Comparing the 2012-13 Lakers to the 2003-04 Lakers

Todd PheiferAnalyst IIISeptember 15, 2012

EL SEGUNDO, CA - AUGUST 10:  Dwight Howard speaks after being introduced to the media as the newest member of the Los Angeles Lakers during a news conference at the Toyota Sports Center on August 10, 2012 in El Segundo, California. The Lakers aquired Howard from Orlando Magic in a four-team trade. In addition Lakers wil receive Chris Duhon and Earl Clark from the Magic.  (Photo by Kevork Djansezian/Getty Images)
Kevork Djansezian/Getty Images

The Los Angeles Lakers have assembled what is generally referred to as a “super” team, now that Dwight Howard is finally in L.A. after what seemed like an eternity of speculation. 

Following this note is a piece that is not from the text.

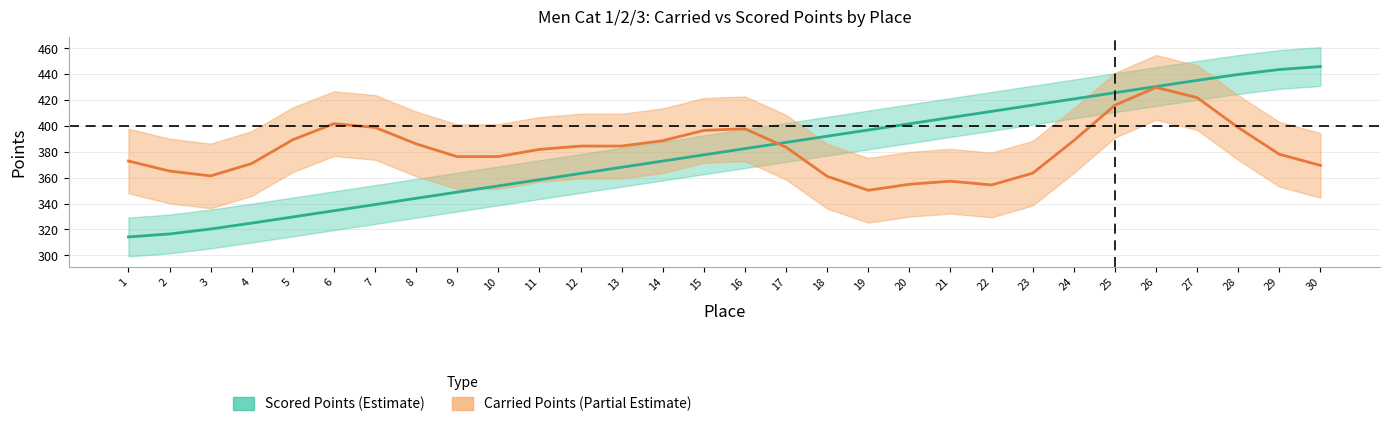

What is the smallest value displayed?

314.2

The Lakers have done this before. Or have they?

Fans and media members love comparisons. Who can blame them? This is how we order our lives. We reference the past in order to make decisions about the future.

Our first tendency is to break down the roster and start comparing the squads position by position. The problem with this strategy is that it is not just about the numbers. It is about the style, attitude and mindset. 

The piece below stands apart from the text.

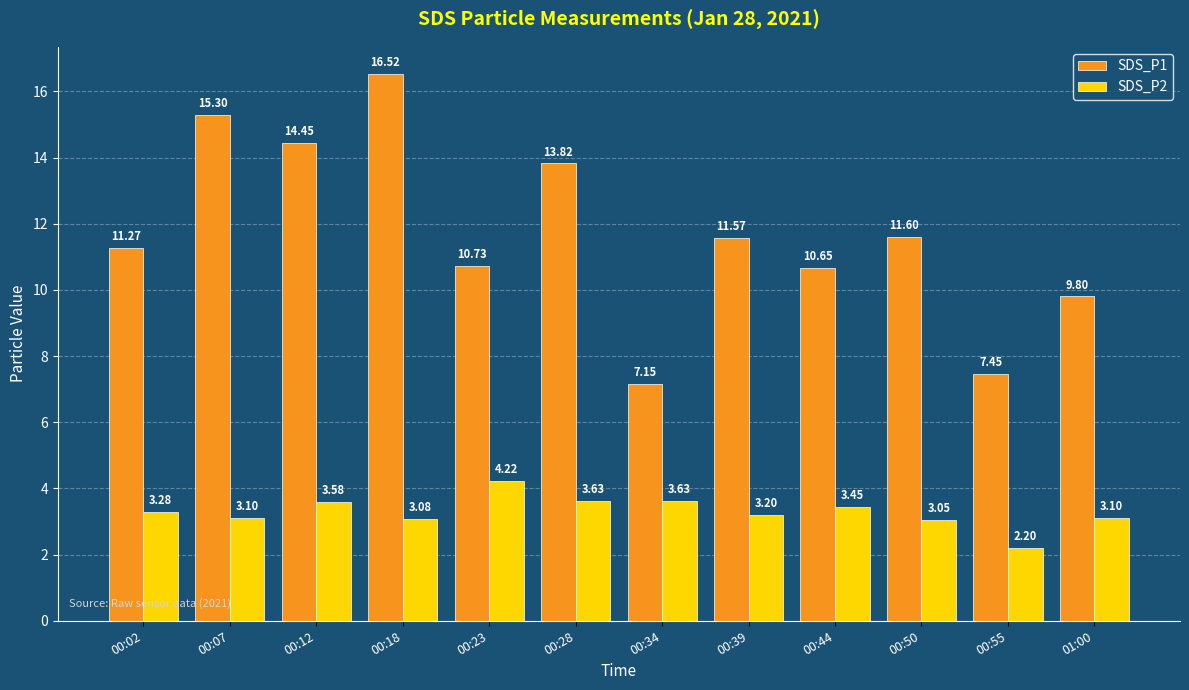

What is the label of the 8th bar from the left?

00:39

Shaquille O’Neal versus Dwight Howard? Coincidentally, both came from Orlando—but that is just about where the comparisons end. Despite different strengths and varied approaches to the game, the two dominant big men definitely have the need for the ball in common.

Pau Gasol versus Karl Malone? Nobody would mistake one for the other. Malone was a traditional back-to-the-basket power forward, whereas Pau is part of the new breed of big men who can play a lot of roles on the floor. 

Steve Nash versus Gary Payton? When you think of Nash, you think of a pure distributor. In contrast, "The Glove" invokes images of lock-down defense. Both could score, but each had a unique methodology. 

Kobe Bryant versus Kobe Bryant? Even this is a difficult comparison. It would be unfair to suggest that Kobe is the one constant. The Kobe Bryant of nine years ago is not the Kobe Bryant of today. People change.

What went wrong in 2003-04? They just didn't win the title. It's not as if they were a complete failure. The problem is that when you put together that much Hall of Fame talent, the expectations can basically be title-or-bust. 

Will some fans consider the team a failure if this squad doesn't get a ring? Probably. However, some of that is due to the expectations of the Southern California fanbase. 

We have to remember that basketball is about chemistry. It is not just about talent or a desire to win. Sometimes we treat real-life basketball like a video game. We assume that all we have to do is fool the computer into allowing us to trade all the superstars onto our team. The NBA is not necessarily like that. 

Could the Lakers win? Certainly. However, the Thunder and the Heat are still pretty good. Kobe, Howard, Gasol, Nash and the rest of the Lakers need to get into a groove. If there is drama, selfishness or a demand for touches, this dream team could implode.   

Comparisons are tricky. We will have to wait until June to see if this squad of superstars can do what the prior assemblage could not.